En la depresión postraumática del 1-O, la lengua catalana se ha convertido en el nombre del juego, en el nuevo procés, en el casus belli de la eterna guerra que una parte de la sociedad catalana libra, muchas veces sólo en su imaginación, contra el resto de Cataluña y de España. Ya no rige aquella beatífica teoría que aseguraba que cualquiera podía ser independentista, incluso aquellos que mantenían el español como primera lengua pese a llevar toda una vida en Cataluña. De aquello solo queda Rufián en el Congreso de los Diputados, una especie de miniatura de pijoaparte del que ahora reniegan por charnego los mismos separatistas que lo encumbraron por no responder al modelo de los ocho apellidos.
Ahora el idioma catalán es el cedazo. Que los tribunales hayan sentenciado que un 25% de la enseñanza se debe prestar en español pone en riesgo eso que con toda la pompa llaman "escola catalana" y que es como la escuela pública de cualquier otra parte de España pero con adoctrinamiento separatista a través de la lengua y de las llamadas ciencias sociales. Los fundamentos de esa escola son tan débiles y artificiales, tan pobres y mezquinos que resultan incapaces de asumir e integrar ese mínimo porcentaje de español en su proyecto educativo.

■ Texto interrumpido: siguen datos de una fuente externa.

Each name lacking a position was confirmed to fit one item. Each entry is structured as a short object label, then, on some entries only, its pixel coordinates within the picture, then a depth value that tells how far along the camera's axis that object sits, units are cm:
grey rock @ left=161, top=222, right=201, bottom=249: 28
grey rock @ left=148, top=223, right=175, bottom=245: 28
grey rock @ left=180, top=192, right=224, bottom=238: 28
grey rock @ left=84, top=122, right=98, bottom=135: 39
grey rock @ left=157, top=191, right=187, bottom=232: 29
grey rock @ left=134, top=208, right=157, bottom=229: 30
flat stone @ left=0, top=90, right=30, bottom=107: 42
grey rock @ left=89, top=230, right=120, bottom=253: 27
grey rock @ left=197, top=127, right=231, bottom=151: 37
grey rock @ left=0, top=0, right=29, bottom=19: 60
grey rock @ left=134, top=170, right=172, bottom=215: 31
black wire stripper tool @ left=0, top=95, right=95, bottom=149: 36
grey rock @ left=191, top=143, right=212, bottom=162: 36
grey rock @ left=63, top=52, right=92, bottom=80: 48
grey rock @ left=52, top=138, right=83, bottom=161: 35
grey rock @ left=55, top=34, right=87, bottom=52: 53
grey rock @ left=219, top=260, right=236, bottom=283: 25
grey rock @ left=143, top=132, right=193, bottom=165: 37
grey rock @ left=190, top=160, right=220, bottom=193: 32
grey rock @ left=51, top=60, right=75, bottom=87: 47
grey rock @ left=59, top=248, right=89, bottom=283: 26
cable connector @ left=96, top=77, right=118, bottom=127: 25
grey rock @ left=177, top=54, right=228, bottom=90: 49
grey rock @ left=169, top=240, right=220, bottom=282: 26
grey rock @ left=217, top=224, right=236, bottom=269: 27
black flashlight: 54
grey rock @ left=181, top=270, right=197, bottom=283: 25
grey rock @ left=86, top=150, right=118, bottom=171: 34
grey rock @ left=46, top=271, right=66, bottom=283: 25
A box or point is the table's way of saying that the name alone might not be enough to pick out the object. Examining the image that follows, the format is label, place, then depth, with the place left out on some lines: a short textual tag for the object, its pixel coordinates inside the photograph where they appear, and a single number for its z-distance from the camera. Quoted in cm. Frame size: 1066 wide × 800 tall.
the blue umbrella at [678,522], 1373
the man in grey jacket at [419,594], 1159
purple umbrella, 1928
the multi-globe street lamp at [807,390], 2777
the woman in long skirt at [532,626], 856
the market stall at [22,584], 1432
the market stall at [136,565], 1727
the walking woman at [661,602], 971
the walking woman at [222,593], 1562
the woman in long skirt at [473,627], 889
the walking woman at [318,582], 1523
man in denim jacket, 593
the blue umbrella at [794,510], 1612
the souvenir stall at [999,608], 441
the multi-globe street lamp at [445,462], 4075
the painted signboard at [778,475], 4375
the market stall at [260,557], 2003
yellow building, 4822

El separatismo no tolera el bilingüismo que aseguraba defender a ultranza durante esa fase de su historia llamada Procés. Ahora, con la perspectiva de la independencia a largo plazo, los dirigentes catalanistas no necesitan disimular de cara a la galería sino asentar sus principios básicos entre la gente convencida. Y entre esos principios el idioma español no es una riqueza de su Cataluña triunfante, sino un factor exógeno que hay que erradicar a toda costa. Son incapaces de convivir con el castellano porque su mera existencia y circulación en la región refuta su modelo supremacista de la Cataluña de un solo pueblo, eslogan con ecos, reminiscencias y evocaciones evidentemente totalitarias.